Showing posts with label Paseo del Prado. Show all posts
Showing posts with label Paseo del Prado. Show all posts

Wednesday, March 8, 2017

Our Man in Havana 6: the Paseo del Prado

Detroit Publishing Co., Publisher. [Hotel Pasaje and Prado, Havana, Cuba]. Cuba Havana, None. [Between 1900 and 1915] Photograph. Retrieved from the Library of Congress, https://www.loc.gov/item/det1994023933/PP/. (Accessed March 19, 2017.)
The Paseo del Prado, also known as the Paseo de Martí, is a boulevard with a tree-lined marble promenade running along the center. The Paseo divides Habana Viejo from Centro, and runs from the seaside Malecón south to the Capitolio. In the afternoon, the Paseo is the place to be seen, and a broad cross-section of Havana society congregates under the trees to walk, talk, sing, play music, skateboard, eat and generally foregather. According to Wikipedia, the Paseo was laid out in 1772. In 1925, Jean-Claude Nicolas Forestier, a French landscape architect, redesigned the it, lining it with trees and marble benches (Forestier? What a splendid name for a landscape architect.)
The Prado, circa 1921-1939, E.C. Kropp Co., Milwaukee, Wisconsin. In the Public Domain, Courtesy of Special Collections, University of Houston Libraries.
The chess champions, Paseo del Prado (Tri-X film)
As for fading architecture, you see some splendid examples along the Prado. Moorish architecture? In the Caribbean?
Neptuno view west.
Another view of Neptuno looking west
San Miguel
A street market on San Miguel. I assume this is an example of the small-scale capitalism that is now allowed. Some of the goods were for the tourist trade.
The side streets looking west into Habana Centro are pretty interesting. Really, you could spend an entire day along the Prado watching the people and exploring the side streets.

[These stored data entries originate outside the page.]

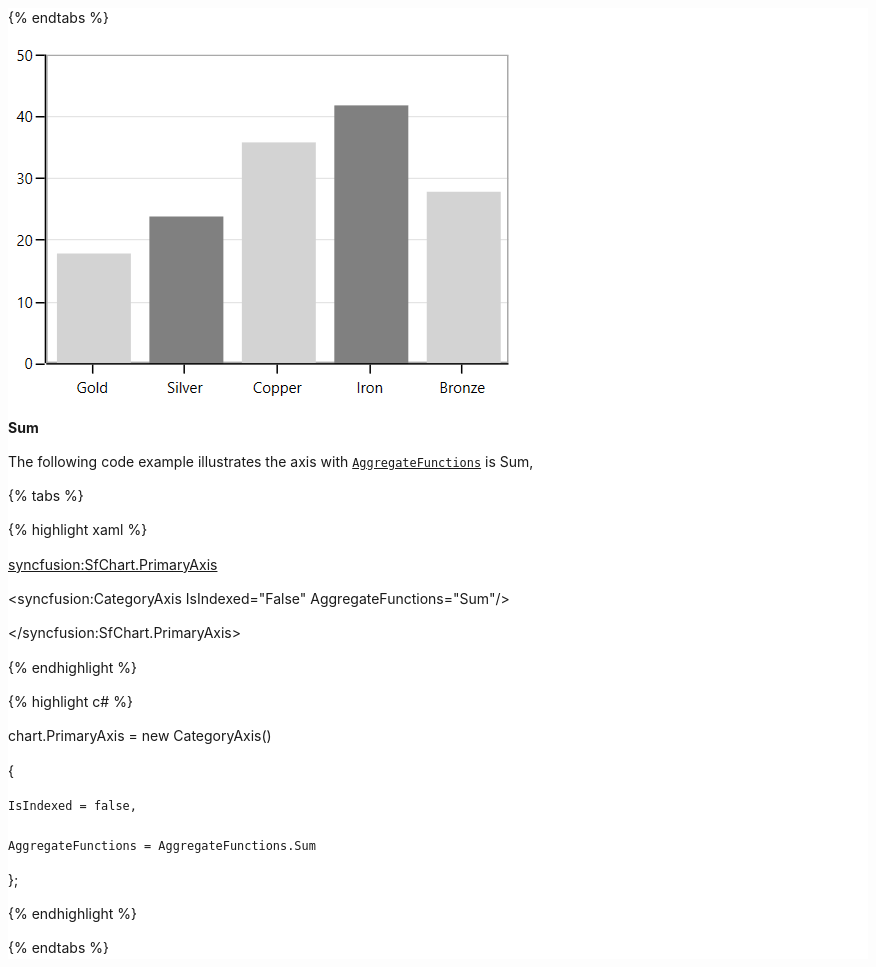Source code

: {% endtabs %}

![AggregateFunctions support in WPF](Axis_images/Min.png)

**Sum**

The following code example illustrates the axis with [`AggregateFunctions`](https://help.syncfusion.com/cr/cref_files/wpf/Syncfusion.SfChart.WPF~Syncfusion.UI.Xaml.Charts.CategoryAxis~AggregateFunctionsProperty.html) is Sum,

{% tabs %}

{% highlight xaml %}

<syncfusion:SfChart.PrimaryAxis>

<syncfusion:CategoryAxis IsIndexed="False" AggregateFunctions="Sum"/>
                
 </syncfusion:SfChart.PrimaryAxis>

{% endhighlight %}

{% highlight c# %}

chart.PrimaryAxis = new CategoryAxis()

{
                
    IsIndexed = false,
    
    AggregateFunctions = AggregateFunctions.Sum
            
};

{% endhighlight %}

{% endtabs %}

I took these photographs with a Fuji X-E1 digital camera, most with a Leica 50mm f/2.0 Summicron lens.

For a view inside some of these fading mansions, look at this January 2017 article titled "Inside Old Havana" in American Airlines' magazine, American Way. A German photographer, Bernhard Hartmann, met families who lived in these old houses and gained permission to photograph inside.